(Data extracted from a collection)

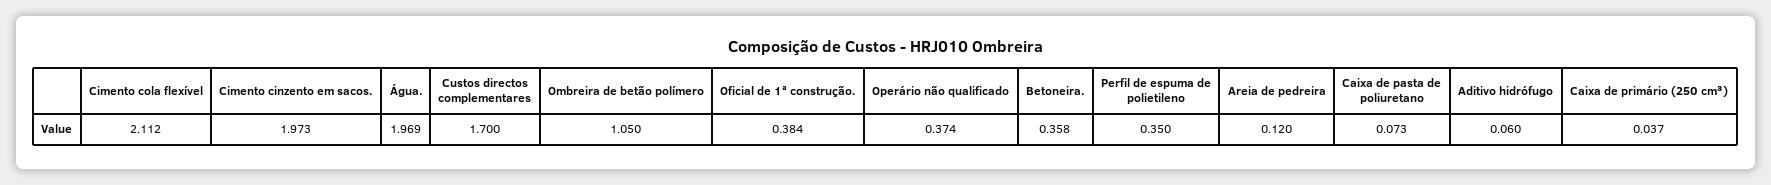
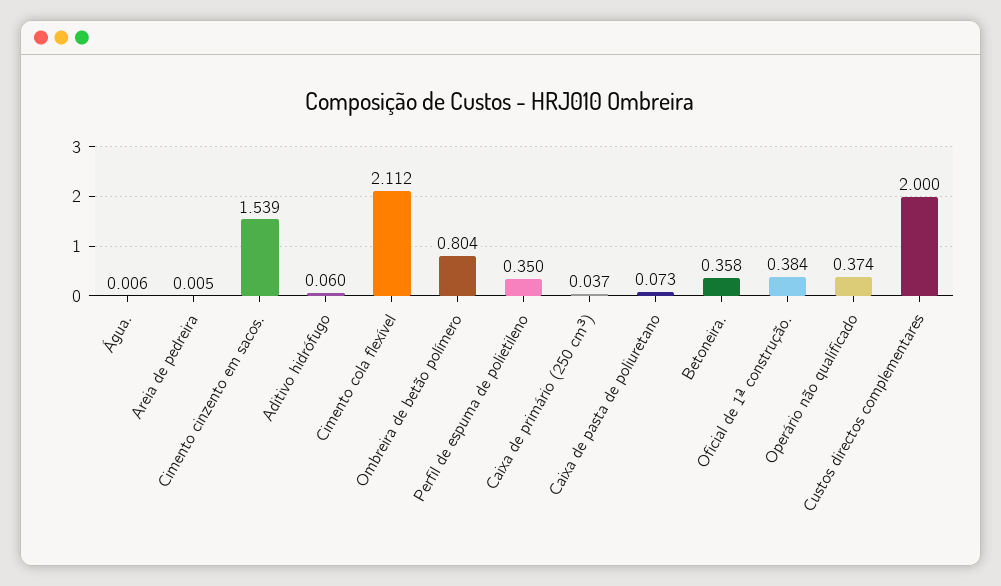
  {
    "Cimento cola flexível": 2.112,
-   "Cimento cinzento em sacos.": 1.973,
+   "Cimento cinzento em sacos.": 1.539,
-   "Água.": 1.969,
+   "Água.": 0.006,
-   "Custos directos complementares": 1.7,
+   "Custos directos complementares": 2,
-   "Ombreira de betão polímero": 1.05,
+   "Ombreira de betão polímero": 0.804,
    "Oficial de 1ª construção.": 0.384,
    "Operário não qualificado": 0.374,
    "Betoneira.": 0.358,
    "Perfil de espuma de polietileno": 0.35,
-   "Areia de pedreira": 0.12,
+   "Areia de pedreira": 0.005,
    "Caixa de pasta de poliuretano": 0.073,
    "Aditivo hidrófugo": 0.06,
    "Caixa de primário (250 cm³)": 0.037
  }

...

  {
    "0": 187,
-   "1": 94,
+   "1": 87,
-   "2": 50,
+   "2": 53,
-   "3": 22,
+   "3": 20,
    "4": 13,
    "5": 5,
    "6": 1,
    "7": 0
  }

# What is expected
Only a number is wanted here: the count of lines above that contain the word "cinzento".

# Answer box
2